To recap: Larry DePrimo, a NYPD officer, saw a homeless man on a frigid November night, and went into a nearby shoe store and spent his own money buying insulated boots and warm socks which he then helped put on the homeless man. A tourist from Arizona captured a picture of the officer's kindness and the rest, as they say, is history.
I wrote about this heartwarming story, not from the point of view of the officer who helped, or the tourist who got the picture, but more from a 'what would I have done' perspective (and admit that I might not have been as charitable as Officer DePrimo.). I also found a number of other stories of police officers doing good deed, because I really think this happens more often than we realize.
Today, scrolling through one of my news services, I saw this headline:
Man given boots by NYPD officer: Street life ‘my choice’Seems that, according to the one of the Yahoo blogs, the 'homeless' man who got the assist from DePrimo is not homeless after all. Jeffrey Hillman, 54 and a veteran, actually has an apartment where he sleeps sometimes, and he's not wearing the $75 boots but instead has them hidden so they won't get stolen.
The Yahoo story linked to one in the New York Times, which told of the again-barefoot Hillman, his military service (five years and an honorable discharge), and that a woman had previously bought him a pair of shoes.
Another story, in the NY Daily News, tells of the Bronx apartment, which is paid for by a combination of safety net programs and Hillman's veteran's benefits. It also includes more background information, including comments from an old high-school friend who has set up a fund to help get Hillman off the street.
As this saga continues to unfold, it's clear that there are no easy solutions to solving the homeless problem that cities large and small face. For many of us, it's hard to imagine wandering the streets barefoot in the northeast in November, when you have a pair of insulated boots you could be wearing. And we don't understand why folks 'choose' the homeless life when there are options, including loving families and friends, and a variety of shelters, places for a hot meal and a warm bed, and yes, even the kindness and generosity of strangers. Why would anyone pass up these opportunities these options, and instead stay on the street?
Sometimes none of these alternatives are viable for the homeless.
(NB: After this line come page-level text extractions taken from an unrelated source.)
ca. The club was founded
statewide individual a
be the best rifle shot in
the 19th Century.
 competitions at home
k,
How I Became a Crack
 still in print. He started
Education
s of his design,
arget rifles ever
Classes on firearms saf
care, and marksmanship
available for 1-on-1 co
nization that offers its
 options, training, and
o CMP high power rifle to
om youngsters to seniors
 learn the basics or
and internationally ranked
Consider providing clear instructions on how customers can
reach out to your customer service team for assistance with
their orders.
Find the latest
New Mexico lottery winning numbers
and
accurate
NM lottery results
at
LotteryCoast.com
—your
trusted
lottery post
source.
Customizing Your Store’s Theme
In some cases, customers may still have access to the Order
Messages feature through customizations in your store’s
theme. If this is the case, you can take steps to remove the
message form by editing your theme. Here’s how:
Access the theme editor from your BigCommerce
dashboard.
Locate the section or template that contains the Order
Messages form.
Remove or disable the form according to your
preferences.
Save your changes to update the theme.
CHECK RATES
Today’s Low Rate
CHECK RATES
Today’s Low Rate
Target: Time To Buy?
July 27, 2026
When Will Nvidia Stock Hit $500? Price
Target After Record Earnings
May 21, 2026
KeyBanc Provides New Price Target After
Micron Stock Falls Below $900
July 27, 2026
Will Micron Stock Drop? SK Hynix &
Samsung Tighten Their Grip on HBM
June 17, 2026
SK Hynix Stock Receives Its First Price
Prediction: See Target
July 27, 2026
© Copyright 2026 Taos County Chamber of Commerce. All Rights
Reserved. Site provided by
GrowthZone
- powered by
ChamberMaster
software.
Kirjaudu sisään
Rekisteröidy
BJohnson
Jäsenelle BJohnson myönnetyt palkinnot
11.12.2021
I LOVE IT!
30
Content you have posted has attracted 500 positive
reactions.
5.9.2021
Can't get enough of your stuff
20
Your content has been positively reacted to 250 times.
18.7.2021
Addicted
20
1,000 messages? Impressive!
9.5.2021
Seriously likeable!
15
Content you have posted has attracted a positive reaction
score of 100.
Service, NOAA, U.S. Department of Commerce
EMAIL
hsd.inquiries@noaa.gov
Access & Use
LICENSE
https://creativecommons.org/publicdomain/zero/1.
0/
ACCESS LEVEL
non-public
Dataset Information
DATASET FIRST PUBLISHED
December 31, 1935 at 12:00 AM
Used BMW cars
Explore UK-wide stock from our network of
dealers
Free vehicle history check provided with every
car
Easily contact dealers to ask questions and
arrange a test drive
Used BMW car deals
For whatever reason, people make the same choice as Hillman every day, and sometimes, it ends badly.
Back in September, here in Syracuse, a homeless woman named Michelle Noce was found unconscious under a bridge, and later died; she likely had been involved in a fight over territory, a prime panhandling location. A memorial service was held; friends who knew her back in high school in a small town east of here remembered her as a completely different person than the one she had become, as did Jeffrey Hillman's high school friend.
In Syracuse, according to reports, there are an average of 423 homeless people receiving services from local organizations each night. In New York City, the numbers are mind-boggling: over 46,000 each night in the municipal shelter system, another 5,000 in private shelters. And there are countless others who can't or won't get into shelters.
Those that try and make a difference, whether officially (social service agencies or NGOs) or unofficially (like Larry DePrimo) have to face the possibility that their efforts will be rebuffed by the likes of Hillman and Noce. But it doesn't mean that we should stop trying.